Então voltamos ao marco zero, nem parece que estamos no terceiro milênio, na era das tecnologias assistivas e no discurso vazio da tal inclusão que é muito bonito no papel ou nas palavras de teóricos que não vivem a nossa realidade, mas que, na prática, pouco tem se conseguido efetivamente no campo das realizações com resultados verdadeiramente inclusivos.

O que podemos esperar das instituições que procedem desta forma? Se a FGV se nega a preparar uma prova em Braille, não sei por que motivo, uma vez que eles não deram uma justificativa plausível, o que podemos esperar das demais instituições organizadoras de concursos públicos? E como ficamos diante de tal situação?

Já vou para a realização da prova em um nível grande de desvantagem em relação aos demais candidatos que terão suas provas em mãos e tranqüilidade para fazê-la.
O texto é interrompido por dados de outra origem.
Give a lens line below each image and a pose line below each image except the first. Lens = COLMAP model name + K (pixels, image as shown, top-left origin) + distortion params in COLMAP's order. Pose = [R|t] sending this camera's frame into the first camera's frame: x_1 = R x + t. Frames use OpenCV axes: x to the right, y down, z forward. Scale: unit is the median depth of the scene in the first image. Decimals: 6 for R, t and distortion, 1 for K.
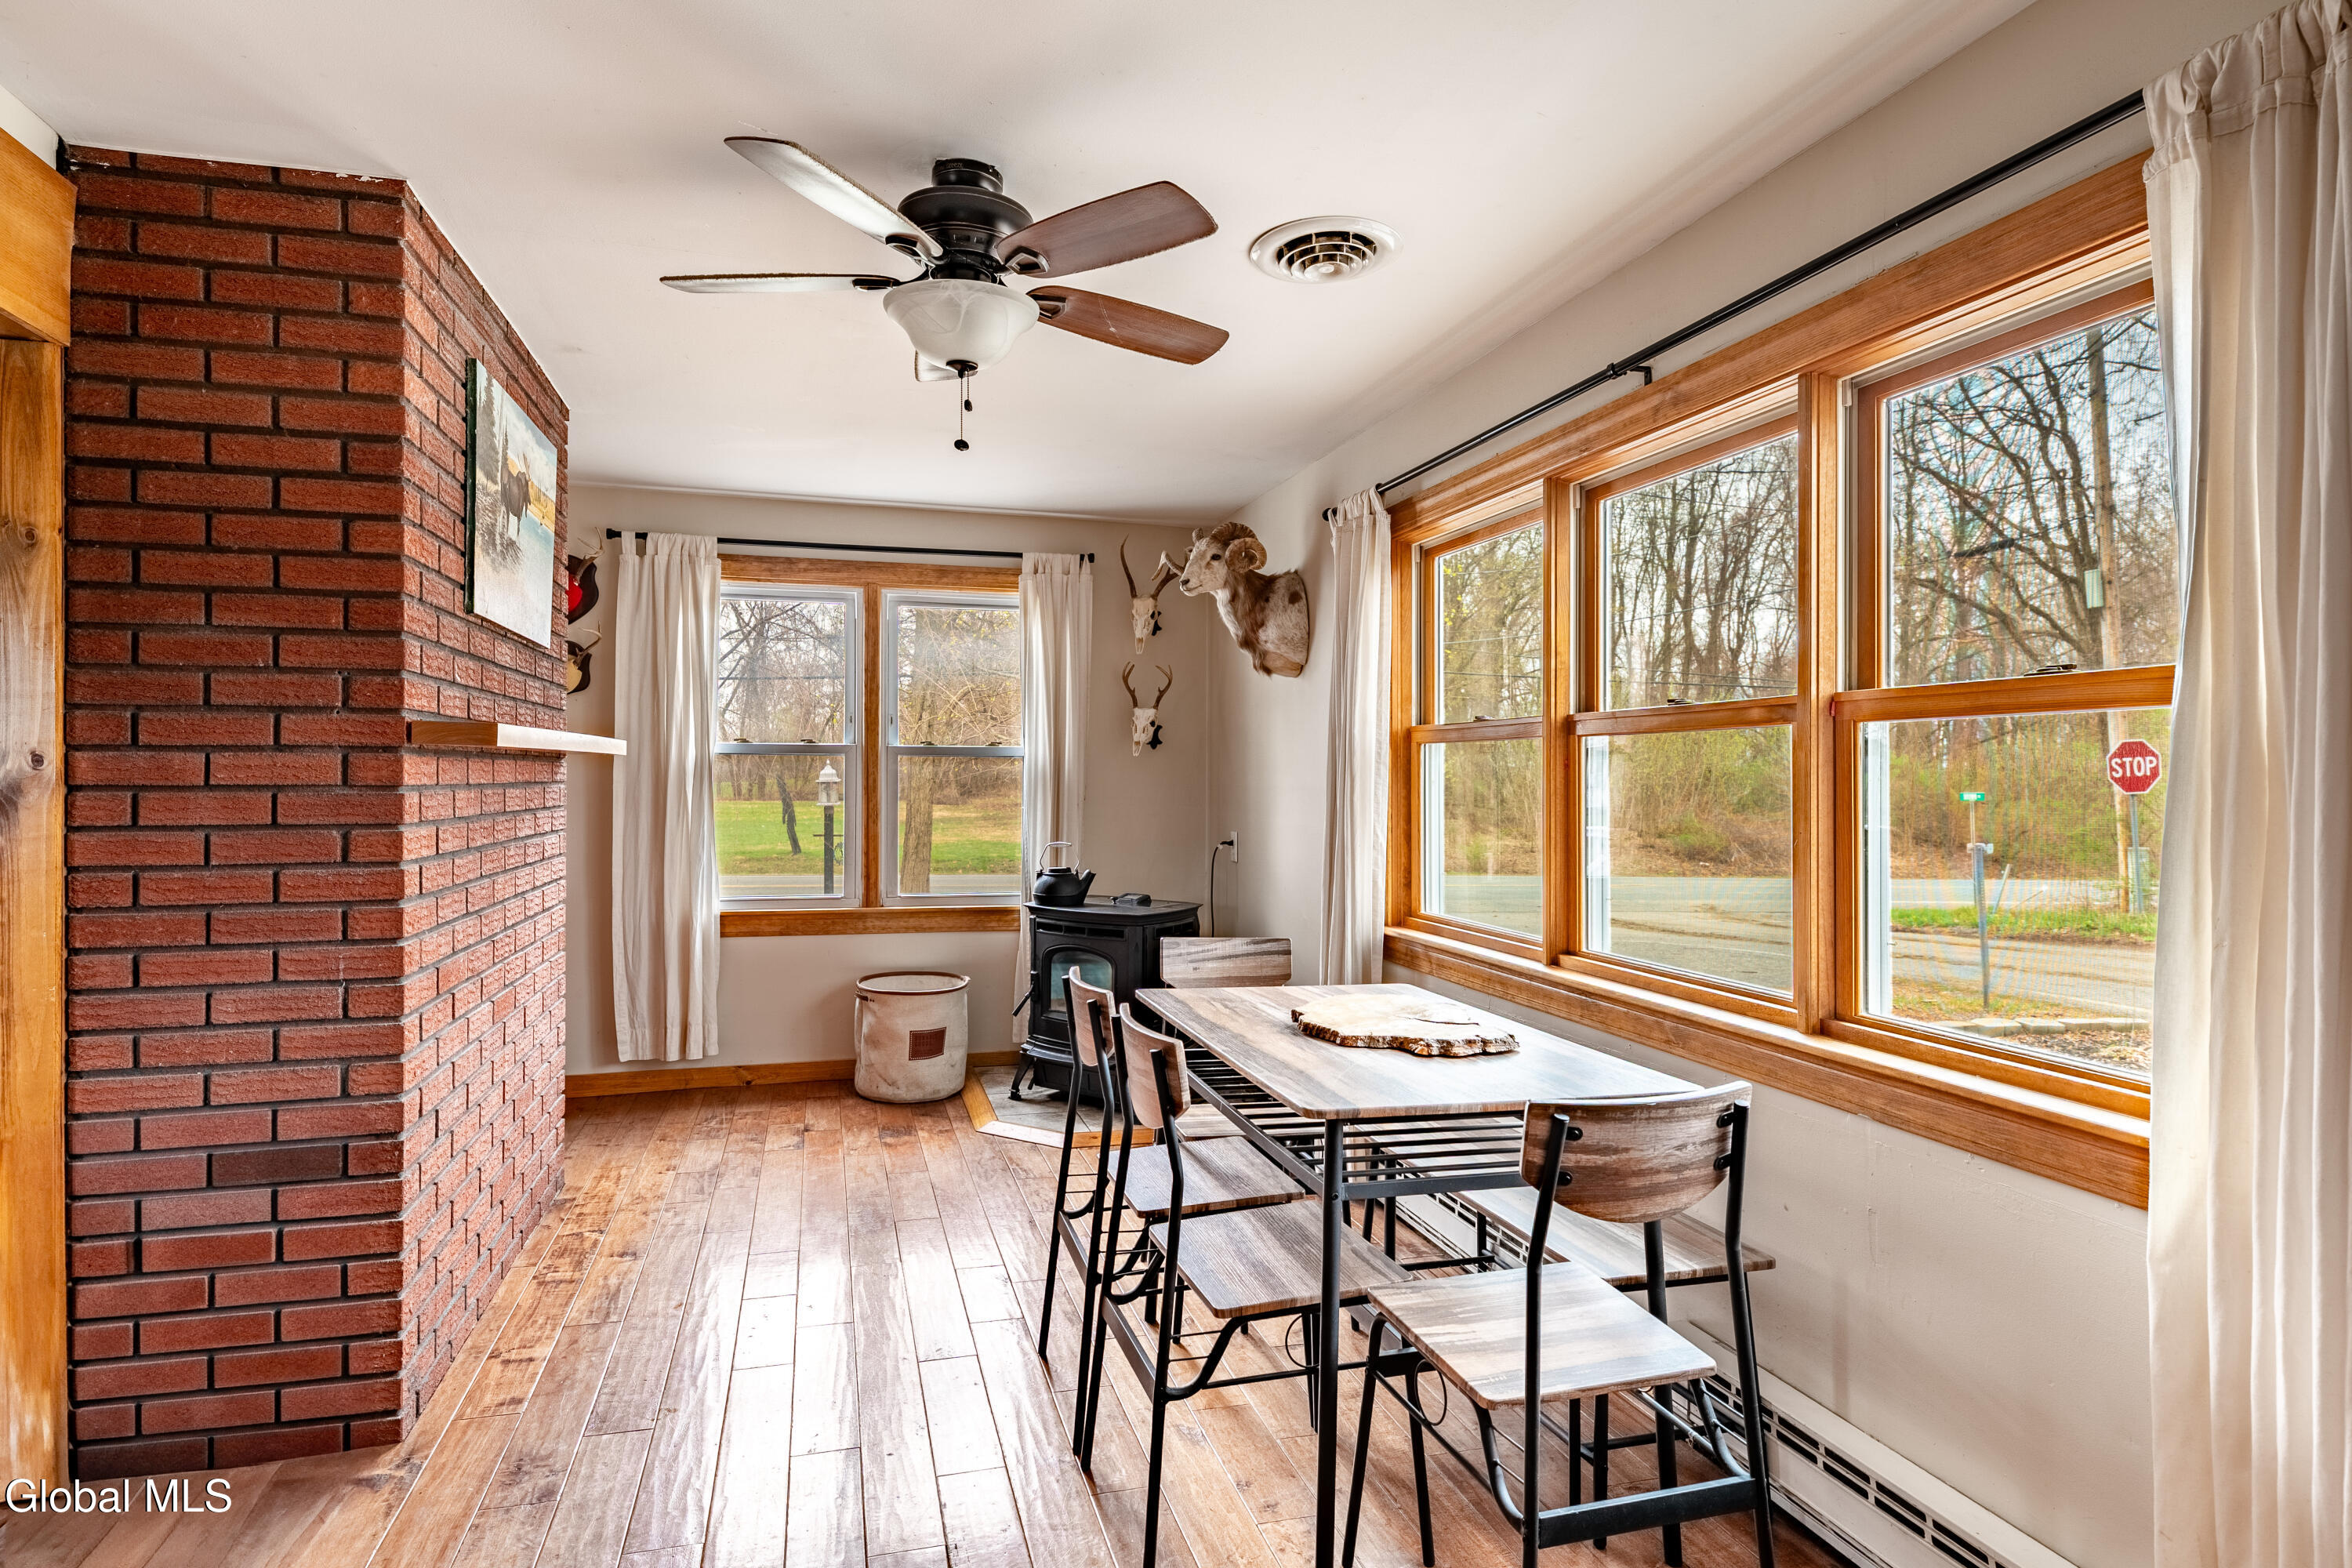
lens RADIAL K [[1242.7, 0, 1176.0], [0, 1242.7, 784.0], [0, 0, 1]] dist [-0.002454, 0.001016]
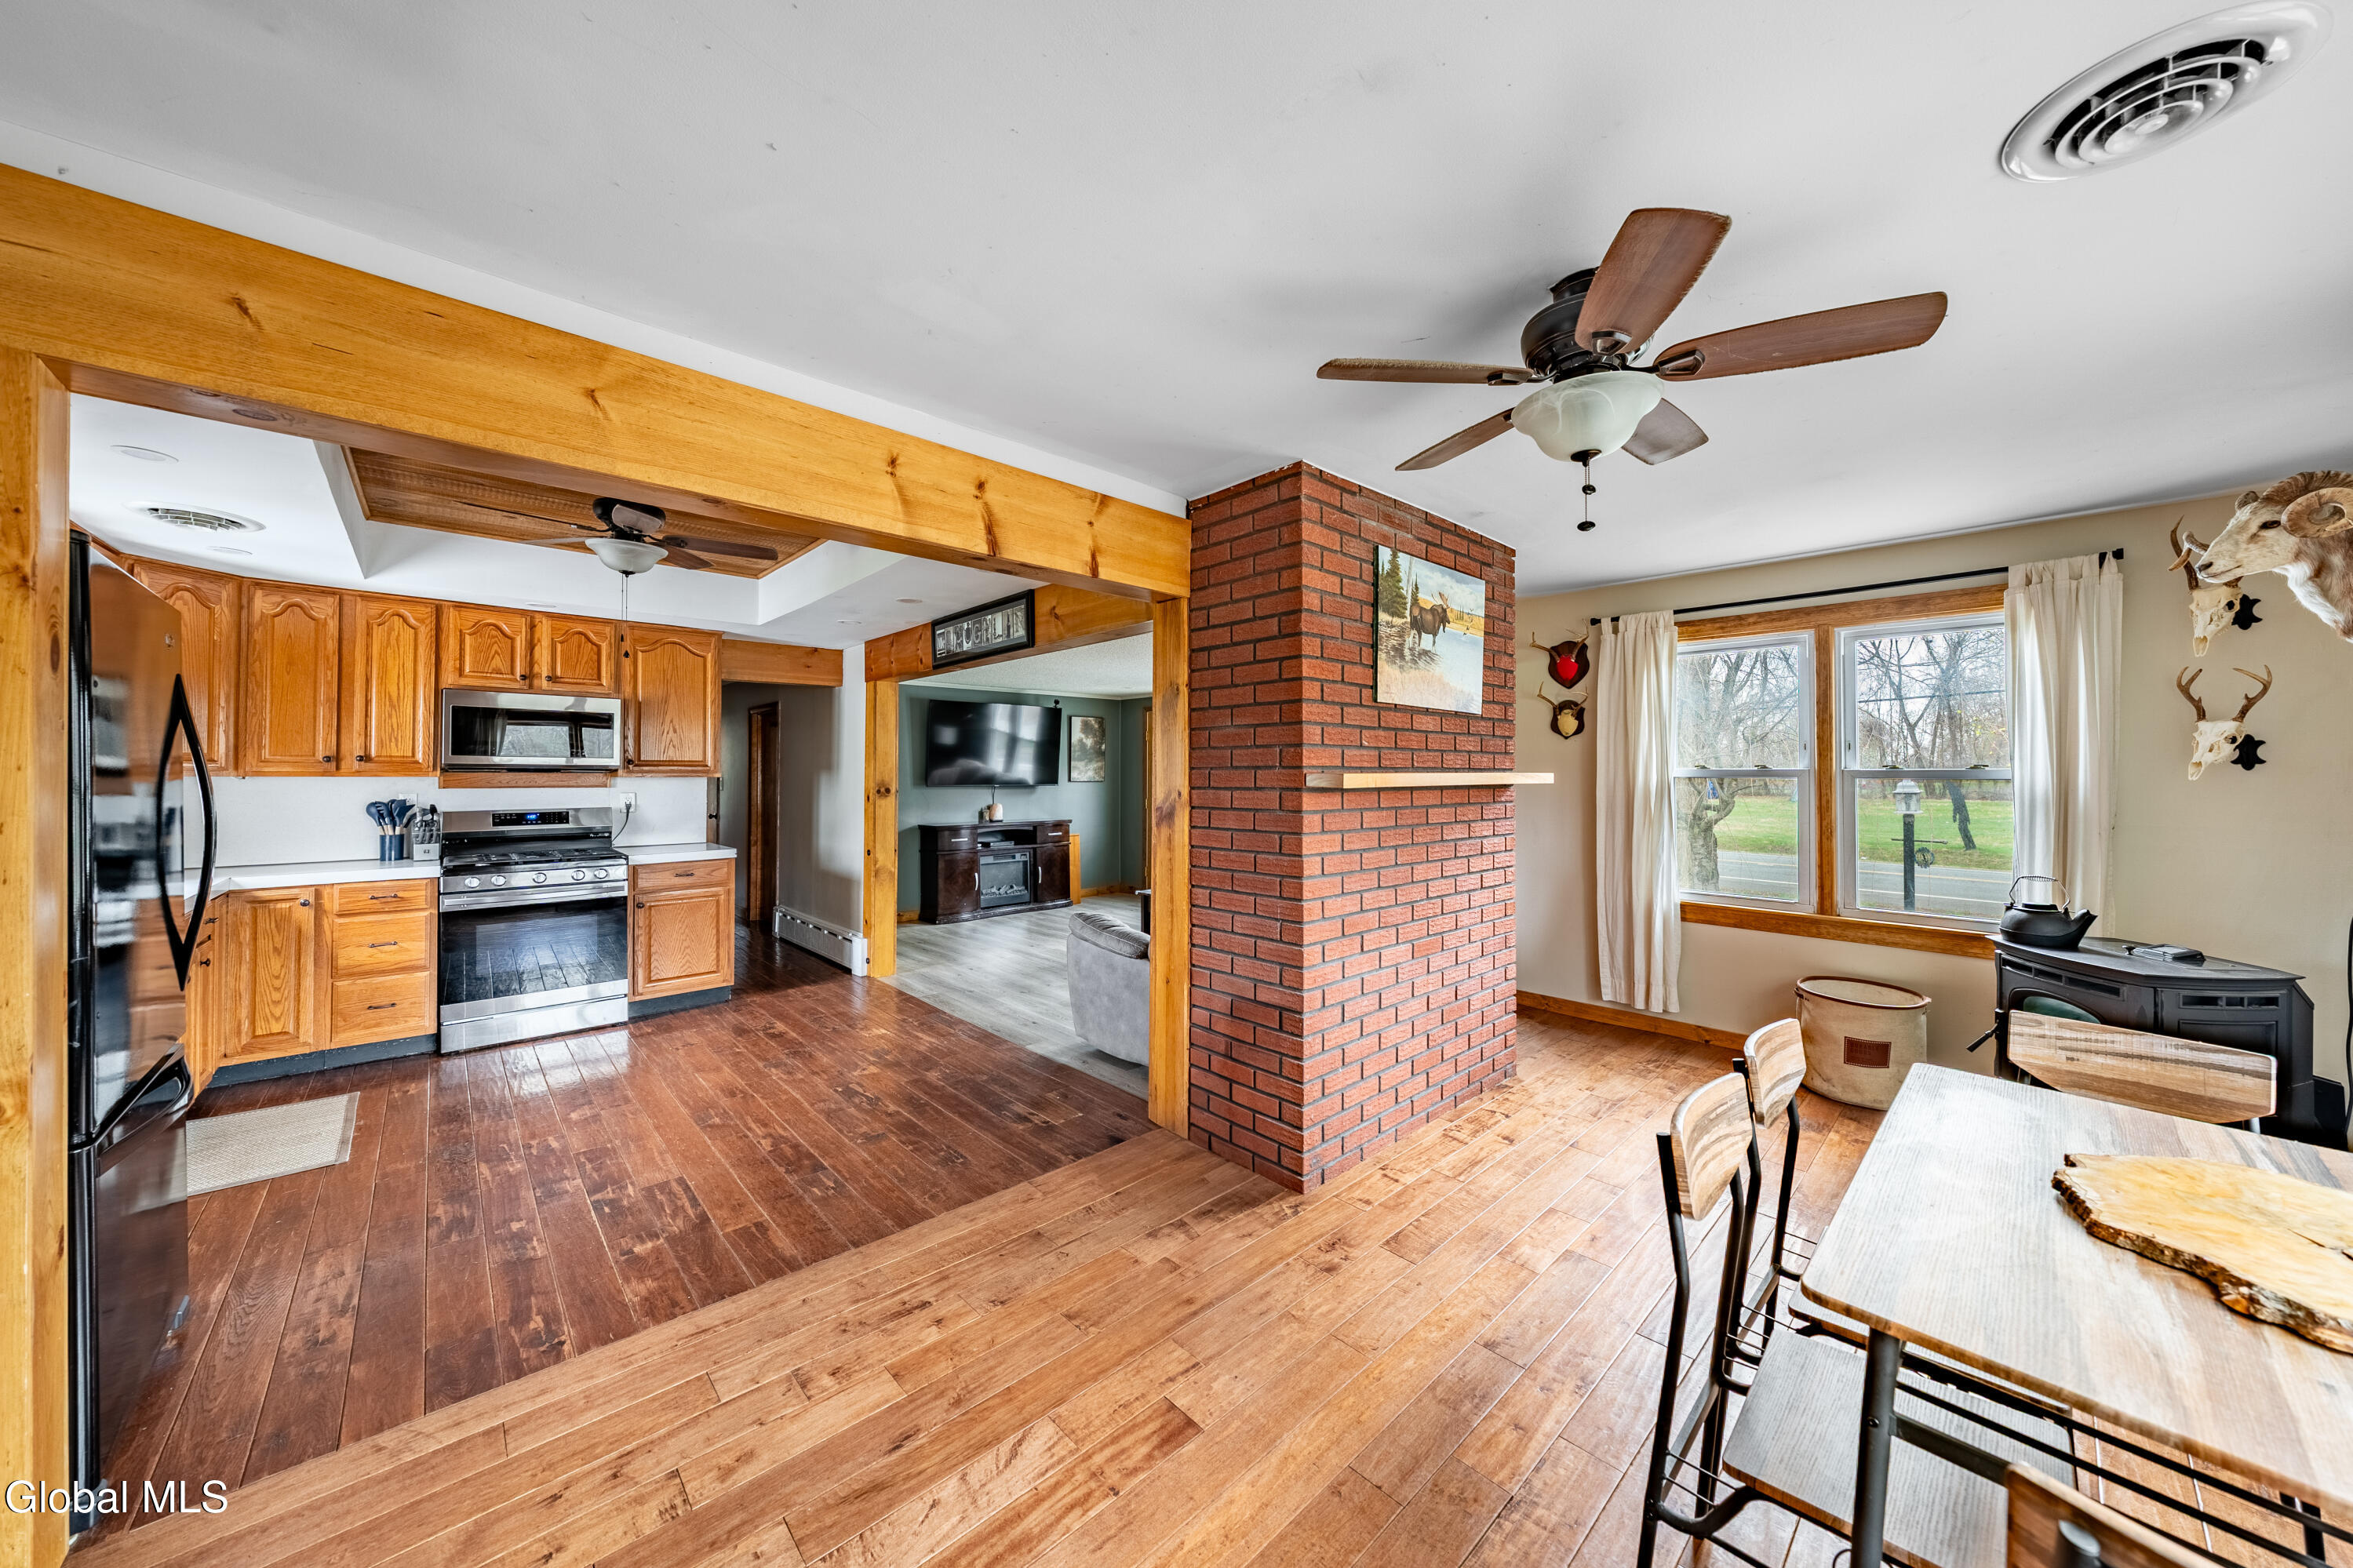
lens RADIAL K [[816.4, 0, 1177.0], [0, 816.4, 771.8], [0, 0, 1]] dist [-0.008851, 0.000241]
pose [[0.454849, -0.005551, -0.890551, 0.164682], [-0.006162, 0.999937, -0.009380, -0.022356], [0.890547, 0.009754, 0.454786, 0.180390]]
Ficarei na dependência de um ledor, com o qual, posso não ter empatia, o que me deixará bastante desconfortável e a todo momento terei que lhe questionar sobre pontuação, ortografia e mesmo sobre outros detalhes do texto, pois como dito acima o conteúdo principal da prova é a língua portuguesa.

Espero sinceramente que a FGV se pronuncie sobre tal postura, pois já estou sendo excluído do concurso antes mesmo de sua realização e que, a Prefeitura de Campinas, também tenha conhecimento do que está ocorrendo e tome alguma atitude em relação ao direito que tenho de realizar esta prova através do Sistema Braille. Esta exclusão é prevista no edital do concurso Capítulo IV Item 23 abaixo transcrito:

23. Os candidatos deficientes visuais terão condições especiais para realização da prova.
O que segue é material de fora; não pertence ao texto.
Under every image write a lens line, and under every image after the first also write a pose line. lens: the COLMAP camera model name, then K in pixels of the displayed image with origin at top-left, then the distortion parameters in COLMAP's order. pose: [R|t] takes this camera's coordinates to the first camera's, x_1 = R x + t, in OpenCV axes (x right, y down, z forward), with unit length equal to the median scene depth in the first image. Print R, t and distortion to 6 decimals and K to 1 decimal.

23.1. aos deficientes visuais (amblíopes) serão oferecidas provas ampliadas;

23.2. aos deficientes visuais (cegos) será oferecido ledor;

23.3. no caso de utilização de ledor especializado, este transcreverá as respostas para o candidato, não podendo a Prefeitura Municipal de Campinas ou a FGV serem responsabilizadas, posteriormente, por qualquer alegação, por parte do candidato, de eventuais erros de transcrição provocados pelo ledor.

Ou seja, como o edital não prevê mesmo a realização de prova Braille, não se sabe de quem é a responsabilidade maior, se da FGV ou dá própria Prefeitura de Campinas, e à nós, enquanto pessoas cegas, cabe esquecer o Braille e aceitar situações tão absurdas e excludentes quanto esta. Até quando?